Despite having to relinquish victory, Dalin was gracious at the finish: “What I’m going to remember is that I was first over the line – no one can take it away from me. It’s normal for boats that stop to help others to have time compensation and that’s out of my control. But whatever the outcome I’m here in front of you now and I’m happy that I’ve done a good job.

“Before leaving I said that finishing this round the world race would be a victory.
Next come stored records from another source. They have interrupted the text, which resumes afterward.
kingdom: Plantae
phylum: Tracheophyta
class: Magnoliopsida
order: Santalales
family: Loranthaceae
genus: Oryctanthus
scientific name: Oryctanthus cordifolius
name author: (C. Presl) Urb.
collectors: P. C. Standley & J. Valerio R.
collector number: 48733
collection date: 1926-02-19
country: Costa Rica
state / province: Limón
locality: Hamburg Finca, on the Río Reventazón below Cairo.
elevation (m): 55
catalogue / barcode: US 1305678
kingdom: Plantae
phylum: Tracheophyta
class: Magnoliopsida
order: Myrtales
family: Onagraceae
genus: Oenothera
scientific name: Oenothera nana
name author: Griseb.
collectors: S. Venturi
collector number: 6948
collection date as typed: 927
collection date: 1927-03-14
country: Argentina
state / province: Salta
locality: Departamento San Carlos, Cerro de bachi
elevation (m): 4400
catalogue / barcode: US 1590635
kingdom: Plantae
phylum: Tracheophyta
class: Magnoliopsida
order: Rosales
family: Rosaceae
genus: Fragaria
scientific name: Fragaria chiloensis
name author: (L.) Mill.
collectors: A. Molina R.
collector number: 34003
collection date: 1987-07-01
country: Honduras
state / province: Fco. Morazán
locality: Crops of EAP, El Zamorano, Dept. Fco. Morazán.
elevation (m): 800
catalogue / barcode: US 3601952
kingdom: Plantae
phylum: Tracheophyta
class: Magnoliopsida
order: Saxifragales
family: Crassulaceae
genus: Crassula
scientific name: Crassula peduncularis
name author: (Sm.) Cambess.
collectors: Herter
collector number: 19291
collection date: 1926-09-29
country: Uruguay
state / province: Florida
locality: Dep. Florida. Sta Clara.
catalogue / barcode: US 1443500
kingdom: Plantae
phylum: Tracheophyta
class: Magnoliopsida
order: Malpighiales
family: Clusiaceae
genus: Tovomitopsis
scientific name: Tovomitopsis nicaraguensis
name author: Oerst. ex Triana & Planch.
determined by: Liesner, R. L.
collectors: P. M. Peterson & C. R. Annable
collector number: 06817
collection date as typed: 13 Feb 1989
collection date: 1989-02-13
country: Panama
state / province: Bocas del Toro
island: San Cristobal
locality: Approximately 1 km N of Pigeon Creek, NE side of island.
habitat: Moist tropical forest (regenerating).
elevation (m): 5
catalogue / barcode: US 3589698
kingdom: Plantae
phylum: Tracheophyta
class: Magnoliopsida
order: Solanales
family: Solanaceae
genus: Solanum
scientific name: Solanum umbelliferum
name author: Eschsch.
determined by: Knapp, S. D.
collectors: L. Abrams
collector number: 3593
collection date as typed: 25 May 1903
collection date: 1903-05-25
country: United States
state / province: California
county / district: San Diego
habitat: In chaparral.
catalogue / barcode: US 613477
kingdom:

Now I am even more aware of it – each of us has had many problems to overcome – and just to finish is a victory.”

10. Clarisse Cremer

French skipper Clarisse Crèmer is now the fastest woman to sail singlehanded non-stop around the world, when she completed her Vendée Globe after 87d 2hrs 24 mins, breaking Ellen MacArthur’s 21-year monohull solo non-stop record of 94 days (when she took 2nd in the 2000-2001 Vendée Globe).

Cremer’s achievement inspired a message from Dame MacArthur herself, saying: “Hi Clarisse, just a little message to say a big bravo for your race around the world. It’s great to see you at the finish line. It’s truly an exceptional lap. Well done for everything you have done! “

But the 31-year-old played down her achievement, saying at the finish: “We know that being a woman in ocean racing becomes a differentiator on land. But this is a mixed race and a mixed sport. There is no female classification. At sea, I am a sailor and I don’t tell myself that the sailor in front is a man or a woman, I don’t think about that at all.”

Cremer won legions of fans for her upbeat, positive videos, although she also spoke honestly about her doubts and fears at time, endearing her to many followers. “I’m afraid I’m going off my head. I know that each gale seriously affects the condition of my boat,” she worried in the early stages of the race when facing Storm Theta.

However, she grew in confidence throughout the race, sailing along the edge of the Ice Exclusion Zone with waves in excess of 20ft and winds of more than 40 knots in the Pacific, and overcoming her personal fear by climbing the mast twice on the return Atlantic leg.

“I learned to switch off my brain, continue to advance, eat, sleep and look after myself,” she explained.

When she passed Cape Horn, she felt like she had ‘“earned my stripes”. Now, as the fastest woman ever to have completed the race, she joins the ranks of Vendée Globe heroes.